Она слегка покраснела.
Ей хотелось сказать: «Но мы ведь едва знаем друг друга». И это не было бы ни выражением свободы от предрассудков, как, впрочем, и проявлением ее сверхчестности во взаимоотношениях с мужчинами. Неожиданно как-то. Просто неожиданно. И не было за эти месяцы знакомства сексуального привкуса в их отношениях. Не созрели.

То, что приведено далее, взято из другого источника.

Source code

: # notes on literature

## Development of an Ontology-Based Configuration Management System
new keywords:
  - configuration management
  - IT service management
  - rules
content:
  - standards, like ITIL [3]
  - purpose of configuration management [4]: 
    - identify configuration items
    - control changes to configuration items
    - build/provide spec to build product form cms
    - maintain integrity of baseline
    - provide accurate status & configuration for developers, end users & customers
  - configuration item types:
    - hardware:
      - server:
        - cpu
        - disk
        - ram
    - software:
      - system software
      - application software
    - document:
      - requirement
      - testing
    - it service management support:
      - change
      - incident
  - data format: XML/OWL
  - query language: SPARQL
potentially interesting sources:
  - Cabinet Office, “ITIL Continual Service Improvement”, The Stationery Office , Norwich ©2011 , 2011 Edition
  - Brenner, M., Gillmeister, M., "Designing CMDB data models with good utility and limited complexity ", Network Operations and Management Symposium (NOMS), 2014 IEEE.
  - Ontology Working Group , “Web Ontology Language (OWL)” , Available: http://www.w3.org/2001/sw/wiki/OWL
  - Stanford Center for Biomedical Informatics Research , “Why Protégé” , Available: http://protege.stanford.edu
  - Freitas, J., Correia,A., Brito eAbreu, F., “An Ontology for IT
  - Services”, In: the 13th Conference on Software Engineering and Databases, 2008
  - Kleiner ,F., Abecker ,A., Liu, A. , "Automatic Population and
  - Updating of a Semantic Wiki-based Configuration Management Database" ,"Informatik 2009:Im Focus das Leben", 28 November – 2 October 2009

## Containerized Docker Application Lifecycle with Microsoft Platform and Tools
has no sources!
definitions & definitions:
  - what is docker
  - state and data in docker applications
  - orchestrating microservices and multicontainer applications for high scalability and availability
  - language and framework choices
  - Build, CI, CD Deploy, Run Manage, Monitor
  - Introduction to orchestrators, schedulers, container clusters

– Я полагаю, что вы ощущали мое намерение пригласить вас в один из этих чудных вечеров…
Она поймала его улыбку.
– Ну, не совсем так…
– Тогда пойдемте?
– Да,– ответила она,– ну… да.
Обязанность послушаться приглашению, исходящему от адъюнкт-профессора скромному младшему научному сотруднику, к тому же – разница в возрасте: сорок и двадцать девять. А, кроме того, за этим стояли и не могли не увлечь его серьезная, с чистыми намерениями, американская общительность. Его американское радушие.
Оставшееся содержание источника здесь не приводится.